§ **TEXT**:
When Charles Sheldon’s envisioned a national park to protect the Dall’s Sheep and other wildlife and their habitat near the tallest mountain in North America in the years prior to 1917, he couldn’t have known what challenges would face the expanded Denali National Park and Preserve 90+ years later.
In late 2009, Denali’s new strategic document, the Resource Stewardship Strategy (RSS), was approved by the Alaska Regional Office. The RSS provides guidance for the research, resource management, and resource education programs of the National Park Service (NPS) at Denali over the next 20 years.
Denali is the second unit in the National Park system—and the first park with extensive natural resources—to complete an RSS. Thus, Denali’s RSS document may serve as a prototype for other large parks managing extensive natural and cultural resources. Denali has long recognized the importance of information-based decision making, as well as the need to increase the public’s understanding of park issues, through a science- and scholarship-based approach. Denali has operated using its Resource Management Plan (1998), but in 2001, the NPS instituted a new planning process through its Management Policies, which changed the principal program document for resource management from the Resource Management Plan to the Resource Stewardship Strategy (Director’s Order 2-1).
What is a Resource Stewardship Strategy?
The RSS is a bridge between the desired conditions in a park’s General Management Plan (GMP) and the goals and implementation actions determined through park planning. In the RSS process, parks identify indicators of resource condition, establish targets for each indicator, and assess the current condition of these indicators. “Comprehensive Strategies” are developed to fill any gaps in resource knowledge; to determine indicators and targets, if unknown; to determine resource condition; and to plan studies or research that help the park achieve or maintain desired conditions.

§ **PROVIDED MATERIAL**:
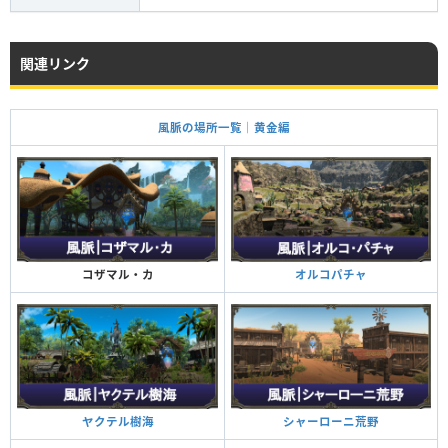
関連リンク
風脈の場所一覧｜黄金編
オルコパチャ
コザマル・カ
シャーローニ荒野
ヤクテル樹海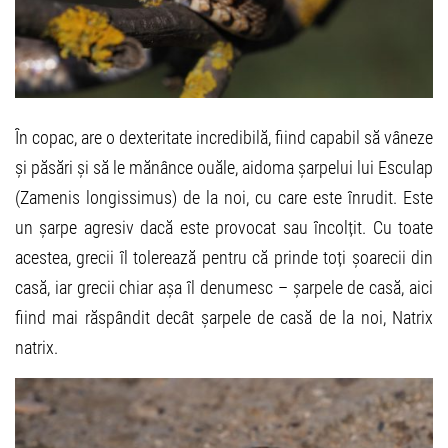
În copac, are o dexteritate incredibilă, fiind capabil să vâneze
și păsări și să le mănânce ouăle, aidoma șarpelui lui Esculap
(Zamenis longissimus) de la noi, cu care este înrudit. Este
un șarpe agresiv dacă este provocat sau încolțit. Cu toate
acestea, grecii îl tolerează pentru că prinde toți șoarecii din
casă, iar grecii chiar așa îl denumesc – șarpele de casă, aici
fiind mai răspândit decât șarpele de casă de la noi, Natrix
natrix.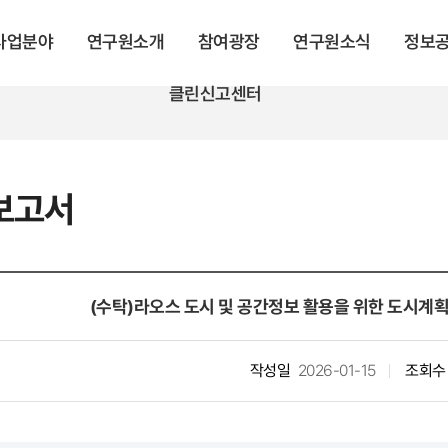
 사업분야
연구원소개
참여광장
연구원소식
정보
클린신고센터
보고서
(수탁)라오스 도시 및 공간정보 활용을 위한 도시계획
작성일
2026-01-15
조회수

§ **EXERCISE SET**:
1 – Return the part of the Denali text that opens with the words containing "The RSS is a" and closes with "maintain desired conditions.", copied word for word.
2 – According to the Denali text, which office approved the Resource Stewardship Strategy in late 2009?
3 – Please carry on the text about Denali's Resource Stewardship Strategy from the point where it stops.
None of the data matters for this work.

§ **REPLIES**:
1 –
The RSS is a bridge between the desired conditions in a park’s General Management Plan (GMP) and the goals and implementation actions determined through park planning. In the RSS process, parks identify indicators of resource condition, establish targets for each indicator, and assess the current condition of these indicators. “Comprehensive Strategies” are developed to fill any gaps in resource knowledge; to determine indicators and targets, if unknown; to determine resource condition; and to plan studies or research that help the park achieve or maintain desired conditions.

2 – The Alaska Regional Office.

3 –
The scope of an RSS is the desired conditions of the park’s natural and cultural resources, and the desired conditions for visitor experience that directly depend upon resources conditions. The RSS provides the park with a strategy for investing both human and fiscal resources in the stewardship of park resources. It also reports accountability toward attaining and maintaining desired resource conditions in the park.
Development and updating Denali’s RSS
Denali’s RSS team followed the national guidance for RSS development, but adopted new approaches for Denali’s extensive natural resources. Denali’s RSS is a document that will be reviewed and updated at periodic intervals, incorporating new findings and understandings.
Resources and values, and status of knowledge
Denali’s resources and values (see panel at left) were incorporated from a review of enabling legislation for the “old park,” the Alaska National Interest Lands Conservation Act or ANILCA (1980), and Denali’s GMP (2006). Fundamental resources and values reflect the park’s purposes and significance. Other important resources and values are ones the park is mandated by Congress to protect, but are not the reason the park was established. The desired condition for each value was derived from the documents reviewed.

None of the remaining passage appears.